*Excerpt*:
During the early 1990s, I lived at the corner of Avenue A and 5th Street in New York, as urban as it gets. Amidst homeless guys slumped on the sidewalk near the fetid rotten trash and the constant blaring of car alarms, it’s hard to feel holy.
Instead of the overcrowded, dirty city, I longed for sacred space, an urban dreamscape: a holy grove of venerable, ancient oaks that pagans of old might have danced around; the hallowed ground of a secluded desert spot where wise elders could have conducted ceremonies; a windblown spot by the stormy ocean with rocks that might move a Shinto priest to enshrine them. How do you get to hallowed ground from the East Village when you haven’t got a dime?
A Revelation on St. Mark’s Avenue
On a sweltering, sweaty day in June of 1993, I strolled down St. Mark’s Avenue with my mind on a dream from the night before. I had some form of this dream regularly and still do, actually. It’s annoying. In the dream, I discovered I’d never actually finished my B.A. and had to go back to university and live in the dorms for one more semester.
As I walked and remembered, I happened to look up and notice an unusual relief carving of a family crest or shield on the pointy peak of a roof. It stopped me stock still. Even though I passed that way almost daily, I’d never noticed it before. And then the idea, the kernel of thought that turned into a practice. It felt like a sudden revelation, though in retrospect, I see how many books, reflections, and other practices funneled into the moment.

*What is needed*:
Could you write out, word for word, the part of the East Village piece from "Instead of the" to "one more semester."?

*Given entries*:
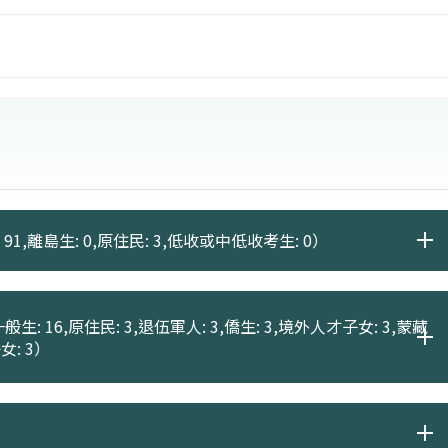
 91,離島生: 0,原住民: 3,低收或中低收考生: 0）
般生: 16,原住民: 3,退伍軍人: 3,僑生: 3,境外人才子女: 3,蒙藏
女: 3）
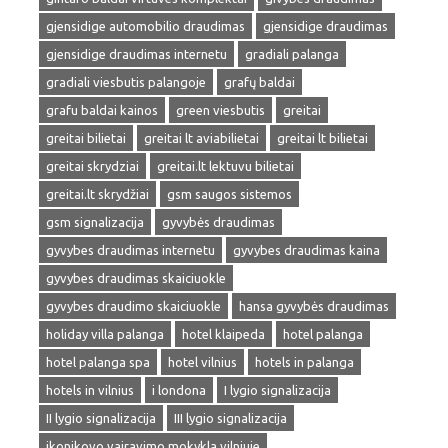
gjensidige automobilio draudimas
gjensidige draudimas
gjensidige draudimas internetu
gradiali palanga
gradiali viesbutis palangoje
grafų baldai
grafu baldai kainos
green viesbutis
greitai
greitai bilietai
greitai lt aviabilietai
greitai lt bilietai
greitai skrydziai
greitai.lt lektuvu bilietai
greitai.lt skrydžiai
gsm saugos sistemos
gsm signalizacija
gyvybės draudimas
gyvybes draudimas internetu
gyvybes draudimas kaina
gyvybes draudimas skaiciuokle
gyvybes draudimo skaiciuokle
hansa gyvybės draudimas
holiday villa palanga
hotel klaipeda
hotel palanga
hotel palanga spa
hotel vilnius
hotels in palanga
hotels in vilnius
i londona
I lygio signalizacija
II lygio signalizacija
III lygio signalizacija
ikonikovo vairavimo mokykla vilniuje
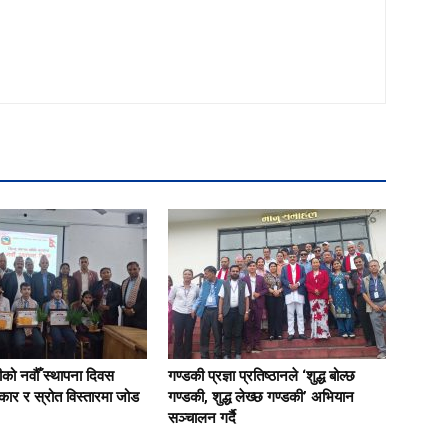
को नवौँ स्थापना दिवस
गण्डकी प्रज्ञा प्रतिष्ठानले ‘शुद्ध बोल्छ
ार र स्रोत विस्तारमा जोड
गण्डकी, शुद्ध लेख्छ गण्डकी’ अभियान
सञ्चालन गर्दै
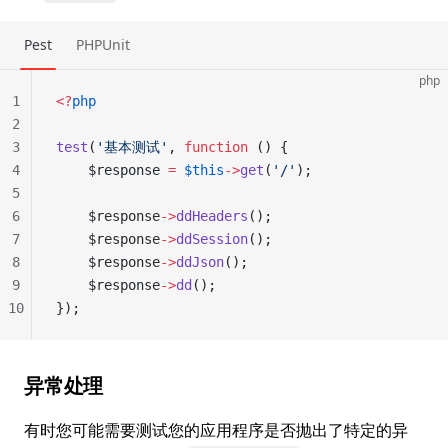
Pest
PHPUnit
php
1
<?
php
2
3
test
(
'基本测试'
, 
function
 () {
4
    $response 
=
 $this
->
get
(
'/'
);
5
6
    $response
->
ddHeaders
();
7
    $response
->
ddSession
();
8
    $response
->
ddJson
();
9
    $response
->
dd
();
10
});
异常处理
有时您可能需要测试您的应用程序是否抛出了特定的异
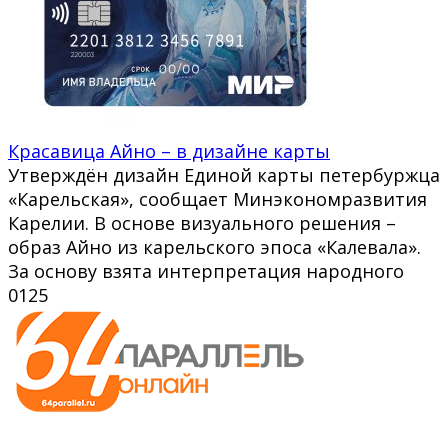
Красавица Айно – в дизайне карты
Утверждён дизайн Единой карты петербуржца
«Карельская», сообщает Минэкономразвития
Карелии. В основе визуального решения –
образ Айно из карельского эпоса «Калевала».
За основу взята интерпретация народного
0
125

*Result for this exercise*:
Instead of the overcrowded, dirty city, I longed for sacred space, an urban dreamscape: a holy grove of venerable, ancient oaks that pagans of old might have danced around; the hallowed ground of a secluded desert spot where wise elders could have conducted ceremonies; a windblown spot by the stormy ocean with rocks that might move a Shinto priest to enshrine them. How do you get to hallowed ground from the East Village when you haven’t got a dime?
A Revelation on St. Mark’s Avenue
On a sweltering, sweaty day in June of 1993, I strolled down St. Mark’s Avenue with my mind on a dream from the night before. I had some form of this dream regularly and still do, actually. It’s annoying. In the dream, I discovered I’d never actually finished my B.A. and had to go back to university and live in the dorms for one more semester.